Question

Prove that from any point $P\left( a{{t}^{2}},2at \right)$ on the parabola ${{y}^{2}}=4ax$ , two normal can be drawn and their feet Q and R have the parameters satisfying the equation${{\lambda }^{2}}+\lambda t+2=0$.

Answer 1

Hint: In this question, we can use the equation of the normal to the given parabola in the parametric form is $y+tx=2at+a{{t}^{3}}$, where t is a parameter.

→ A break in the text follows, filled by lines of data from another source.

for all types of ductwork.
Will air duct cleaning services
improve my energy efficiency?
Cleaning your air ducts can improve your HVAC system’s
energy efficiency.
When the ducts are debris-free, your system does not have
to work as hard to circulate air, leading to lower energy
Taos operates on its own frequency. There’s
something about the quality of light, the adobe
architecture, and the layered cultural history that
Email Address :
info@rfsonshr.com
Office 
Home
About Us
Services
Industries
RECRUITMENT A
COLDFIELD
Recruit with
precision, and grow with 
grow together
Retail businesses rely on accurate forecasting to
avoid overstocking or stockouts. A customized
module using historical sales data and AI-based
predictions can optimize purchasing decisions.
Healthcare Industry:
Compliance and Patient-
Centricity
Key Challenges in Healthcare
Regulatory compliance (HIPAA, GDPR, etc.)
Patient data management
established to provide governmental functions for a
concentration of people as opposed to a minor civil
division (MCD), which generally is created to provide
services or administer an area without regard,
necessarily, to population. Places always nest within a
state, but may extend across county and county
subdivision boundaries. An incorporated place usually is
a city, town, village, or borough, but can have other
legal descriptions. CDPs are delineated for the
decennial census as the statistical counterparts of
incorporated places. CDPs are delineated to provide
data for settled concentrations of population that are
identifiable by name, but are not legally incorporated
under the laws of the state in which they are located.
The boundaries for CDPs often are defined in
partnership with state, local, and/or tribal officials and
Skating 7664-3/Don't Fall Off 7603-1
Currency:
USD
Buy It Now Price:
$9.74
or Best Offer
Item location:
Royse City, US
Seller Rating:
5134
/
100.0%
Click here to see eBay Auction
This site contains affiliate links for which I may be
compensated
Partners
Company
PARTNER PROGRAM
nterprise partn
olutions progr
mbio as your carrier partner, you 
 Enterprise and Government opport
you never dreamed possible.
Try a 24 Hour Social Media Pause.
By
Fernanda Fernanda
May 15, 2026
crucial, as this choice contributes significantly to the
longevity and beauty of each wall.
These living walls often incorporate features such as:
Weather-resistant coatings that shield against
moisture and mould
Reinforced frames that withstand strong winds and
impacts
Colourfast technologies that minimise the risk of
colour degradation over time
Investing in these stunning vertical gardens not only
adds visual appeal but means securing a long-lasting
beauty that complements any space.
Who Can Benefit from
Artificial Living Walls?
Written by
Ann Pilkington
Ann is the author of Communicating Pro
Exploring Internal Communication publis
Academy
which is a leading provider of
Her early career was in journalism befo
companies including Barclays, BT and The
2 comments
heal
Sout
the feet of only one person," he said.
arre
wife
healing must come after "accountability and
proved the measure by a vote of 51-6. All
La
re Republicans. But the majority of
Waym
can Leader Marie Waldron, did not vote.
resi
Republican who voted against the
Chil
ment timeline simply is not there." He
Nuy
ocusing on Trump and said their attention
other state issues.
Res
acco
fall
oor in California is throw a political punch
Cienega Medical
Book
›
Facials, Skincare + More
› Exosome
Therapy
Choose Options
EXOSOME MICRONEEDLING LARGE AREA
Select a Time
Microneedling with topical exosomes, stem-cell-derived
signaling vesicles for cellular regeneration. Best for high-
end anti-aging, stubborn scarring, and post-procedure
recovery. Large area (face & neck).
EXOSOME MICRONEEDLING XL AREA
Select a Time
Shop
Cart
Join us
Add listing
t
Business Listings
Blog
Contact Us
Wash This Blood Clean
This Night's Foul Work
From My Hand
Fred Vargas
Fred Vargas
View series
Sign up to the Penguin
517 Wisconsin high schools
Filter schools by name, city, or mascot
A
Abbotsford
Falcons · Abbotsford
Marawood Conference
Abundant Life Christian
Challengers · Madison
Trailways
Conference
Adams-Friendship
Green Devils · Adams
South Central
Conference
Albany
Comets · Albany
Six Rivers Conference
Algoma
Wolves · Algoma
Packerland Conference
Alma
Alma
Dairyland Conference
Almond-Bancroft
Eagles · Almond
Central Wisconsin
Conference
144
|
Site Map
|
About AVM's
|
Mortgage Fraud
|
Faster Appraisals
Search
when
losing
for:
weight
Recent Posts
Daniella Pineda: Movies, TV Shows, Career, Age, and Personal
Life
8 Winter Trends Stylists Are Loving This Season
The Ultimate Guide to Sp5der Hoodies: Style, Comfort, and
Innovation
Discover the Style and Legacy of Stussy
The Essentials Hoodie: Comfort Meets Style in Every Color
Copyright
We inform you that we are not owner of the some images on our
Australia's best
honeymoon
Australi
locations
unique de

Complete step-by-step answer:
Let us assume that $Q\left( a{{\lambda }^{2}},2a\lambda \right)$ be a point on the parabola ${{y}^{2}}=4ax$

The equation of the normal to the given parabola in the parametric form is given by$y+\lambda x=2a\lambda +a{{\lambda }^{3}}.........................(1)$ where $\lambda $ is a parameter.
It passes through the point$P\left( a{{t}^{2}},2at \right)$, satisfying the equation (1) and we get
$(2at)+\lambda (a{{t}^{2}})=2a\lambda +a{{\lambda }^{3}}$
Rearranging the terms, we get
$2at+\lambda a{{t}^{2}}-2a\lambda -a{{\lambda }^{3}}=0$
Dividing both sides by a, we get
$2t+\lambda {{t}^{2}}-2\lambda -{{\lambda }^{3}}=0$
Taking common terms $\lambda $ from second and fourth terms and 2 form first and third terms, we get
 $2\left( t-\lambda \right)+\lambda \left( {{t}^{2}}-{{\lambda }^{2}} \right)=0$
Applying the formula ${{a}^{{2}}}-{{b}^{2}}=(a+b)(a-b)$ on the left side, we get
$2\left( t-\lambda \right)+\lambda \left( t+\lambda \right)\left( t-\lambda \right)=0$
Taking common terms $(t-\lambda )$ on the left side, we get
$\left( t-\lambda \right)\left[ 2+\lambda \left( t+\lambda \right) \right]=0$
Therefore, $\left( t-\lambda \right)=0\text{ or }\left[ 2+\lambda \left( t+\lambda \right) \right]=0$
$\text{t=}\lambda \text{ or }\left( {{\lambda }^{2}}+t\lambda +2 \right)=0$
But $t\ne \lambda $
$\left( {{\lambda }^{2}}+t\lambda +2 \right)=0$
Hence, $\lambda $ is the root of the equation $\left( {{\lambda }^{2}}+t\lambda +2 \right)=0$
Therefore, the points Q and R have the parameters satisfying the equation${{\lambda }^{2}}+\lambda t+2=0$.
Note: The equation ${{\lambda }^{2}}+\lambda t+2=0$ has real and distinct roots if ${{t}^{2}}-4\cdot 2>0\Rightarrow a{{t}^{2}}>8a$. So, the abscissa of the point P must exceed 8a for two distinct normal.